Could you return all of the entries below exactly, minus the pictures?

■ GIVEN ENTRIES ■
○ ○ ○ ○ ○
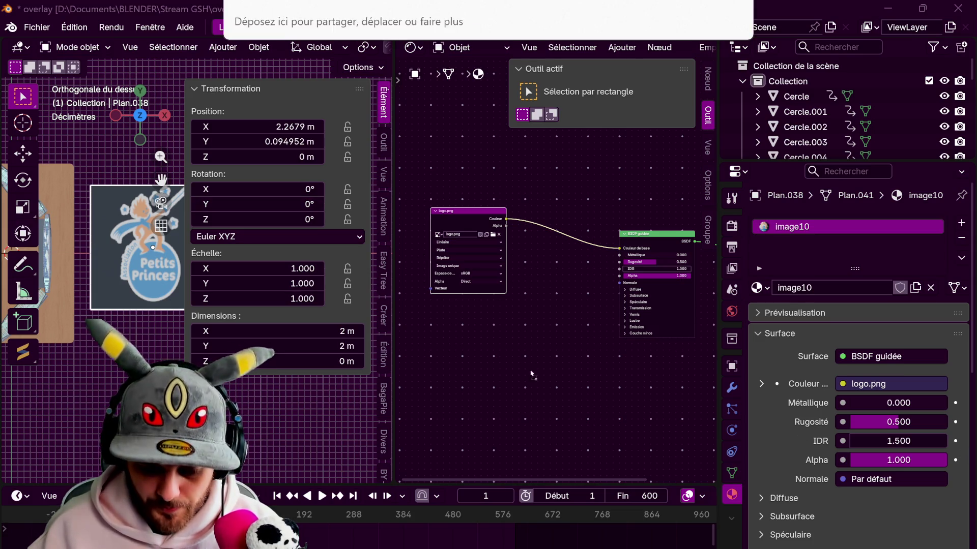
Bring in logoalpha.png as Non-colour data and link it to the Alpha input.
{"action": "left_click_drag", "start_coordinate": [451, 229], "coordinate": [446, 328]}
{"action": "left_click", "coordinate": [473, 384]}
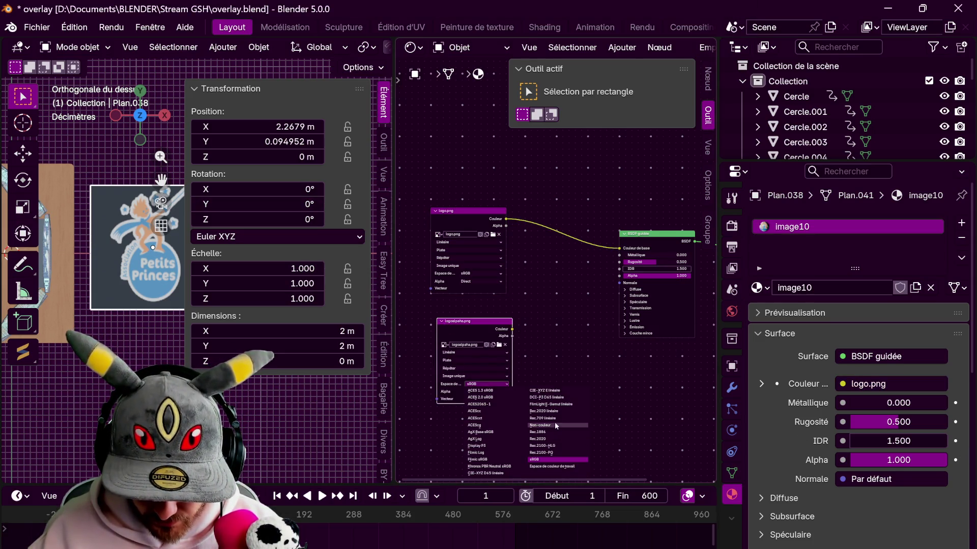
{"action": "left_click", "coordinate": [556, 426]}
{"action": "left_click_drag", "start_coordinate": [620, 276], "coordinate": [620, 277]}
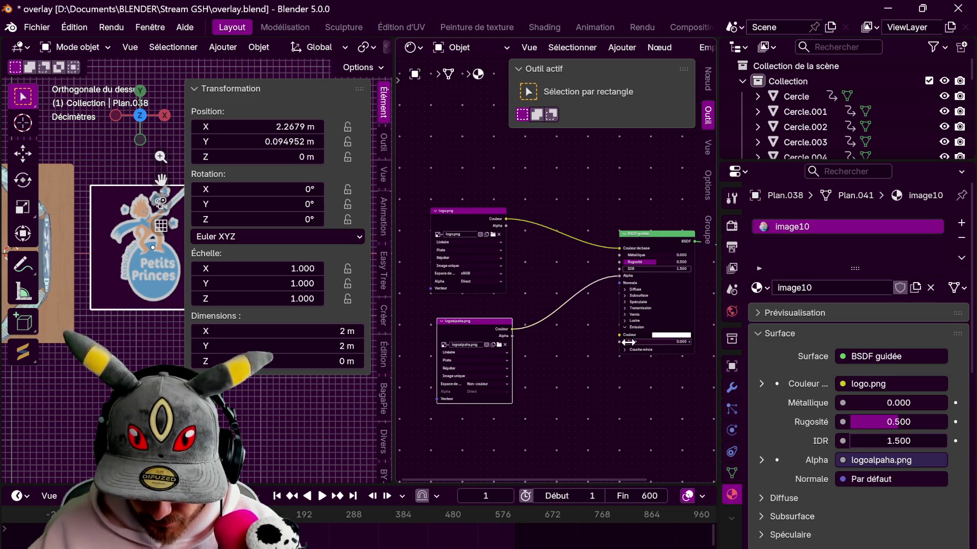
Link the logo colour to Emission, set its strength, and join the node editor back into the viewport.
{"action": "left_click_drag", "start_coordinate": [656, 326], "coordinate": [623, 340]}
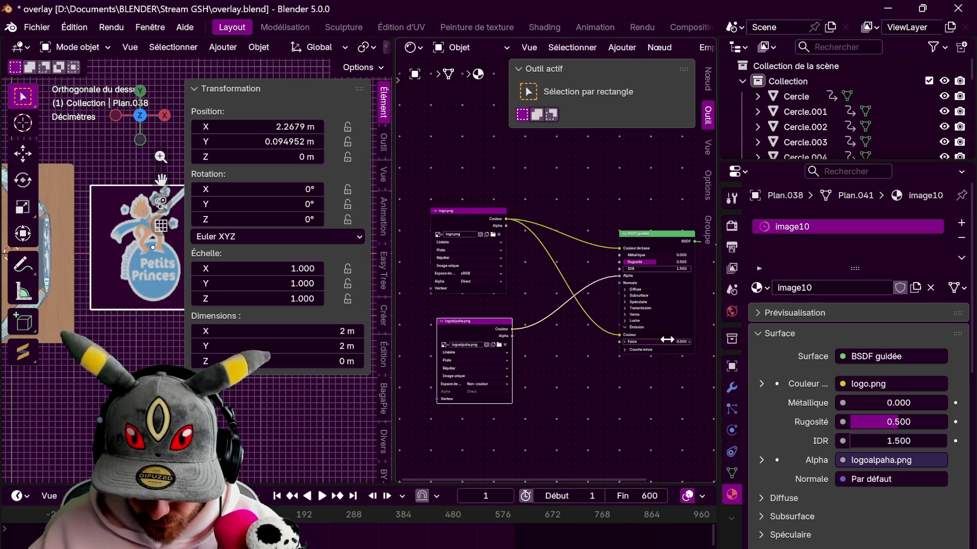
{"action": "key", "text": "Return"}
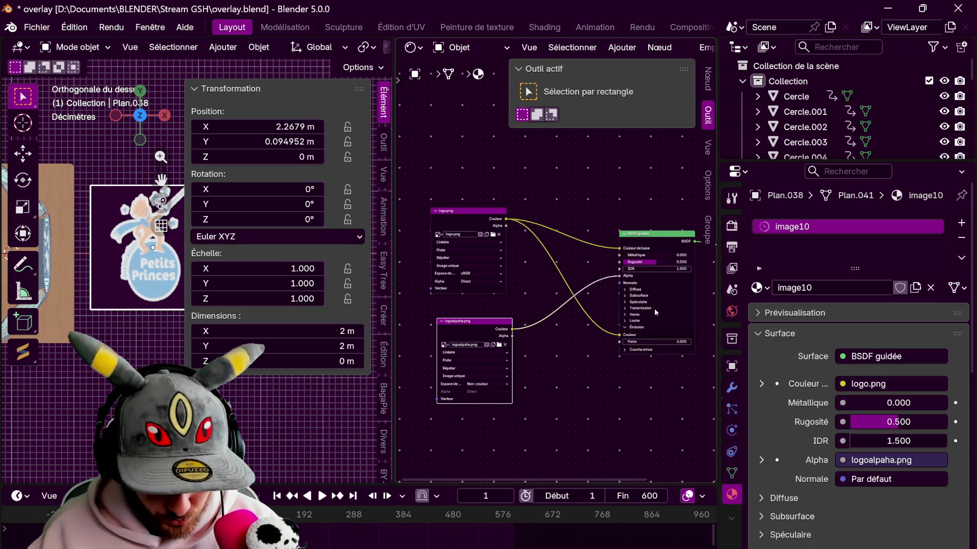
{"action": "right_click", "coordinate": [394, 84]}
{"action": "left_click", "coordinate": [428, 96]}
Shrink the Petits Princes logo plane to 0.163 scale and drop it onto the desk.
{"action": "left_click", "coordinate": [534, 259]}
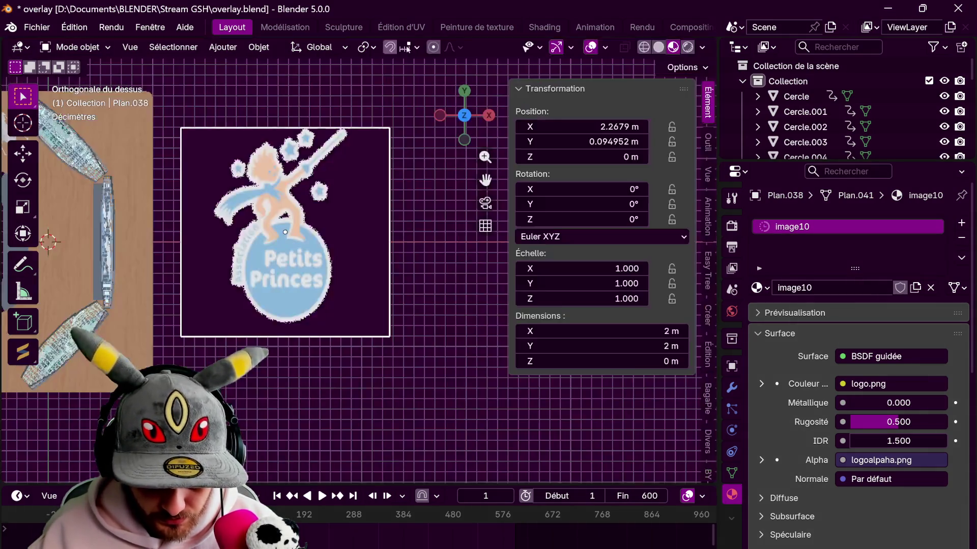
{"action": "key", "text": "s"}
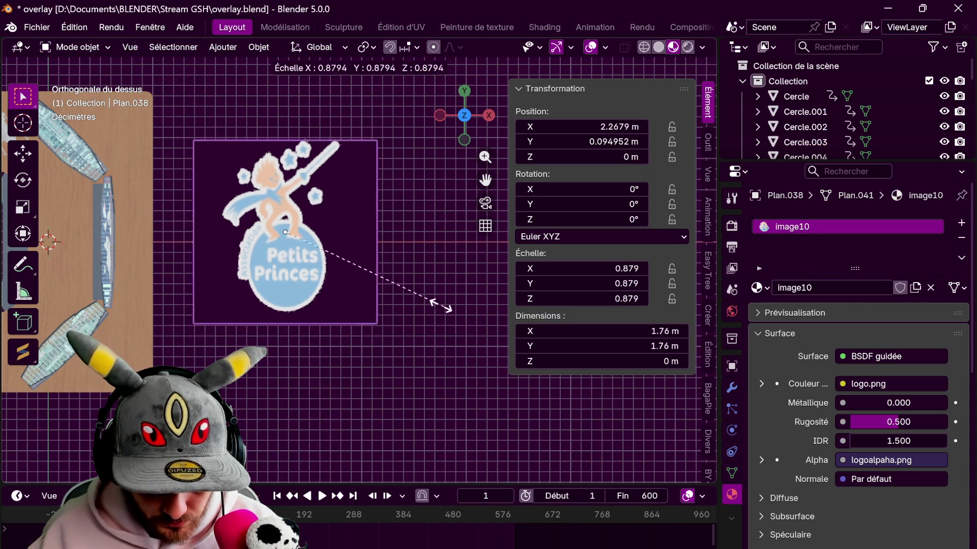
{"action": "left_click", "coordinate": [342, 257]}
{"action": "key", "text": "g"}
{"action": "left_click", "coordinate": [103, 342]}
{"action": "mouse_move", "coordinate": [103, 343]}
{"action": "middle_mouse_down"}
{"action": "mouse_move", "coordinate": [387, 338]}
{"action": "mouse_move", "coordinate": [384, 322]}
{"action": "mouse_move", "coordinate": [413, 290]}
{"action": "middle_mouse_up"}
Raise the logo plane vertically to about 1.58 m above the desk.
{"action": "key", "text": "g"}
{"action": "key", "text": "z"}
{"action": "left_click", "coordinate": [410, 134]}
{"action": "mouse_move", "coordinate": [410, 134]}
{"action": "middle_mouse_down"}
{"action": "mouse_move", "coordinate": [298, 274]}
{"action": "mouse_move", "coordinate": [347, 253]}
{"action": "mouse_move", "coordinate": [412, 313]}
{"action": "mouse_move", "coordinate": [405, 172]}
{"action": "middle_mouse_up"}
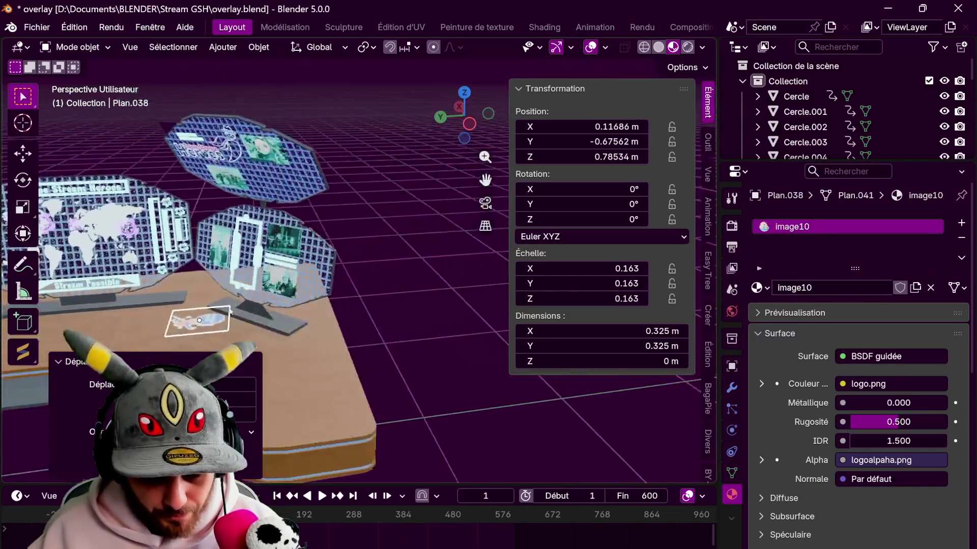
{"action": "key", "text": "g"}
{"action": "key", "text": "z"}
{"action": "left_click", "coordinate": [389, 141]}
{"action": "mouse_move", "coordinate": [366, 142]}
{"action": "middle_mouse_down"}
{"action": "mouse_move", "coordinate": [375, 217]}
{"action": "mouse_move", "coordinate": [340, 211]}
{"action": "middle_mouse_up"}
{"action": "type", "text": "rx90"}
○ ○ ○ ○ ○
■ WORKED SOLUTION ■
Bring in logoalpha.png as Non-colour data and link it to the Alpha input.
{"action": "left_click_drag", "start_coordinate": [451, 229], "coordinate": [446, 328]}
{"action": "left_click", "coordinate": [473, 384]}
{"action": "left_click", "coordinate": [556, 426]}
{"action": "left_click_drag", "start_coordinate": [620, 276], "coordinate": [620, 277]}
Link the logo colour to Emission, set its strength, and join the node editor back into the viewport.
{"action": "left_click_drag", "start_coordinate": [656, 326], "coordinate": [623, 340]}
{"action": "key", "text": "Return"}
{"action": "right_click", "coordinate": [394, 84]}
{"action": "left_click", "coordinate": [428, 96]}
Shrink the Petits Princes logo plane to 0.163 scale and drop it onto the desk.
{"action": "left_click", "coordinate": [534, 259]}
{"action": "key", "text": "s"}
{"action": "left_click", "coordinate": [342, 257]}
{"action": "key", "text": "g"}
{"action": "left_click", "coordinate": [103, 342]}
{"action": "mouse_move", "coordinate": [103, 343]}
{"action": "middle_mouse_down"}
{"action": "mouse_move", "coordinate": [387, 338]}
{"action": "mouse_move", "coordinate": [384, 322]}
{"action": "mouse_move", "coordinate": [413, 290]}
{"action": "middle_mouse_up"}
Raise the logo plane vertically to about 1.58 m above the desk.
{"action": "key", "text": "g"}
{"action": "key", "text": "z"}
{"action": "left_click", "coordinate": [410, 134]}
{"action": "mouse_move", "coordinate": [410, 134]}
{"action": "middle_mouse_down"}
{"action": "mouse_move", "coordinate": [298, 274]}
{"action": "mouse_move", "coordinate": [347, 253]}
{"action": "mouse_move", "coordinate": [412, 313]}
{"action": "mouse_move", "coordinate": [405, 172]}
{"action": "middle_mouse_up"}
{"action": "key", "text": "g"}
{"action": "key", "text": "z"}
{"action": "left_click", "coordinate": [389, 141]}
{"action": "mouse_move", "coordinate": [366, 142]}
{"action": "middle_mouse_down"}
{"action": "mouse_move", "coordinate": [375, 217]}
{"action": "mouse_move", "coordinate": [340, 211]}
{"action": "middle_mouse_up"}
{"action": "type", "text": "rx90"}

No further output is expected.